--- TEXT EXTRACT ---

Edmonton man sentenced to more than 12 years for manslaughter in death of 6-month-old son
An Edmonton man has been sentenced to 12 1/2 years for manslaughter in the 2017 death of his six-month-old son.
Christopher Lamarche, 27, had been charged with second-degree murder in the death of Jarock Humeniuk but was found guilty earlier this month of the lesser charge of manslaughter.
Alberta Court of Queen’s Bench Justice Sterling Sanderman delivered the sentence Thursday morning in an Edmonton courtroom, characterizing Jarock’s death as “the brutal killing of an infant.”
"It is absolutely necessary to underline, with emphasis, society's revulsion for such a heinous act,” he ruled. "There's not a greater position of trust than a father caring for their child. You breached that position of trust in an unbelievable fashion.”
Sanderman cited how the assault involved sustained shaking and twisting of a vulnerable child who was in Lamarche’s care.
“This was a child who was totally dependent on his caregivers,” he said. “You sought no help after you inflicted these injuries.”
“You went to sleep. This is callous behaviour showing complete indifference to the plight of your son. He has been fatally injured by you and you do nothing. Absolutely nothing.”
On May 28, 2017, the infant was found at a home on 142 Avenue and 77 Street by emergency workers with fatal head, back and rib injuries.

--- RECORDS TO USE ---

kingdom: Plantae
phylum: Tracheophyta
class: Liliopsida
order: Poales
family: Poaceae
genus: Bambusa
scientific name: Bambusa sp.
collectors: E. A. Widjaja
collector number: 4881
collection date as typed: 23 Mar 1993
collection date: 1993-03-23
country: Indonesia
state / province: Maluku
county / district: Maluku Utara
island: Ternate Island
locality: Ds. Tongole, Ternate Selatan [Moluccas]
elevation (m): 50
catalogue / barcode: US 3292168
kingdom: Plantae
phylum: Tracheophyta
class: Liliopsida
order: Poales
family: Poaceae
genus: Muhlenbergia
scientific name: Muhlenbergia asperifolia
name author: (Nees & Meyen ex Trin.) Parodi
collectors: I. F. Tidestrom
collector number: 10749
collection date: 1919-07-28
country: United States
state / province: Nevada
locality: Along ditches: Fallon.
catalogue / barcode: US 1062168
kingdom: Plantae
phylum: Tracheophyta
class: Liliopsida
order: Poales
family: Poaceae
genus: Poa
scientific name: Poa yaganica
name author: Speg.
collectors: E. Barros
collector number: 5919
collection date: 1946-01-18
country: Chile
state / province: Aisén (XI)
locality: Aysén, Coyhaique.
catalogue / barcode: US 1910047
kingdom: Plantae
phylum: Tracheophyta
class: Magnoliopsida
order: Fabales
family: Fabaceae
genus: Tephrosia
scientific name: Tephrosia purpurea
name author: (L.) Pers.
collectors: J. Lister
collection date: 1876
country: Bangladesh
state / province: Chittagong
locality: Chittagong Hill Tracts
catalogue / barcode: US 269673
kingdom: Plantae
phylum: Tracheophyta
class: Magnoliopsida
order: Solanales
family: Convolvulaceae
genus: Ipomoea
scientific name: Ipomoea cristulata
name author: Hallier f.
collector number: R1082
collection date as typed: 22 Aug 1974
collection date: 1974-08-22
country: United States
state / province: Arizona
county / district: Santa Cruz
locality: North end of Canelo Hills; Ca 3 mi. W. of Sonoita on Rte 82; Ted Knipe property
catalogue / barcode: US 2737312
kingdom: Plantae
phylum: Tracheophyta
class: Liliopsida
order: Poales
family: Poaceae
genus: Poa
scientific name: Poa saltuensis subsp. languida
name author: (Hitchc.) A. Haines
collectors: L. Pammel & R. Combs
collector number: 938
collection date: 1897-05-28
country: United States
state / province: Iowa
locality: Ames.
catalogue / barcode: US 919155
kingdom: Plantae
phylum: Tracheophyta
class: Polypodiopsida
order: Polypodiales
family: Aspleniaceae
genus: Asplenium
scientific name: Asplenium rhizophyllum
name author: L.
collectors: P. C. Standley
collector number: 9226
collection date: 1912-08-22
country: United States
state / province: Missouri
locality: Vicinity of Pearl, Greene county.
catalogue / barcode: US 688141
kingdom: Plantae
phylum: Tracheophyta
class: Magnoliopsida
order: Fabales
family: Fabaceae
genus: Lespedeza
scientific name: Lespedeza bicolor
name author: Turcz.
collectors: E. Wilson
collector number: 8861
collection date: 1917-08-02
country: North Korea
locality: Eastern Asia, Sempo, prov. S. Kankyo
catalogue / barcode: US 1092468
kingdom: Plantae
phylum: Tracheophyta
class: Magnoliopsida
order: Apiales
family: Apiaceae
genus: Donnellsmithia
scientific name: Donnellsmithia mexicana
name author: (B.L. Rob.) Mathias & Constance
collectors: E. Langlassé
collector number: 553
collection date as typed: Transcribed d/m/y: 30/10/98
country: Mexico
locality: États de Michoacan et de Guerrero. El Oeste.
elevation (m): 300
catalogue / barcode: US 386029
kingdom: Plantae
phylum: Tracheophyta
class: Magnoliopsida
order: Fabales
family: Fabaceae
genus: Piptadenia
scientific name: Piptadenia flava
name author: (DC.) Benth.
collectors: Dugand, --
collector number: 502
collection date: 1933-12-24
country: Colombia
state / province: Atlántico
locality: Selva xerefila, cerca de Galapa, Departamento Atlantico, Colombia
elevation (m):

---

REQUESTS –
[1] Format the rows, from the line with "locality: Aysén, Coyhaique." to the line with "locality: Chittagong Hill Tracts", as a Markdown table with a No. column numbering each line and a Line column holding it, leaving out any blank lines.
[2] Resume the news report on the Edmonton manslaughter sentence from where it stops.

TASK RESPONSES –
[1]
| No. | Line |
|---|---|
| 1 | locality: Aysén, Coyhaique. |
| 2 | catalogue / barcode: US 1910047 |
| 3 | kingdom: Plantae |
| 4 | phylum: Tracheophyta |
| 5 | class: Magnoliopsida |
| 6 | order: Fabales |
| 7 | family: Fabaceae |
| 8 | genus: Tephrosia |
| 9 | scientific name: Tephrosia purpurea |
| 10 | name author: (L.) Pers. |
| 11 | collectors: J. Lister |
| 12 | collection date: 1876 |
| 13 | country: Bangladesh |
| 14 | state / province: Chittagong |
| 15 | locality: Chittagong Hill Tracts |

[2]
His death was first considered suspicious and later classified as a homicide.
Lamarche was charged in 2019 following a police operation where he confessed killing his son to an undercover officer.
Crown prosecutor Bonnie Parker argued for a 16-year sentence, stating Lamarche’s moral culpability was “at the highest end of the range.”
“He abused an exceptionally young child,” she said. “He bent his six-month-old son in ways that a baby should never be bent.”
Defence lawyer Evan McIntyre argued for a sentence of between eight and 10 years, saying Lamarche was sorry for what he had done.
“Mr. Lamarche made a horrific, life-altering mistake that night,” he said. “He has to live with what he has done here.”
Lamarche declined the opportunity to address the court on Thursday.
Court also heard several victim impact statements written by relatives of Lamarche and Jarock and read out by Parker.
“Everything he could have been was taken away and I will never have the chance to experience any of those things with him,” Jarock’s mother wrote in a statement.
“My life has felt incomplete since May 28, 2017 and I have yet to find a way to cope.”
Lamarche received enhanced credit for 930 days already spent in custody and has 8 1/2 years remaining to be served.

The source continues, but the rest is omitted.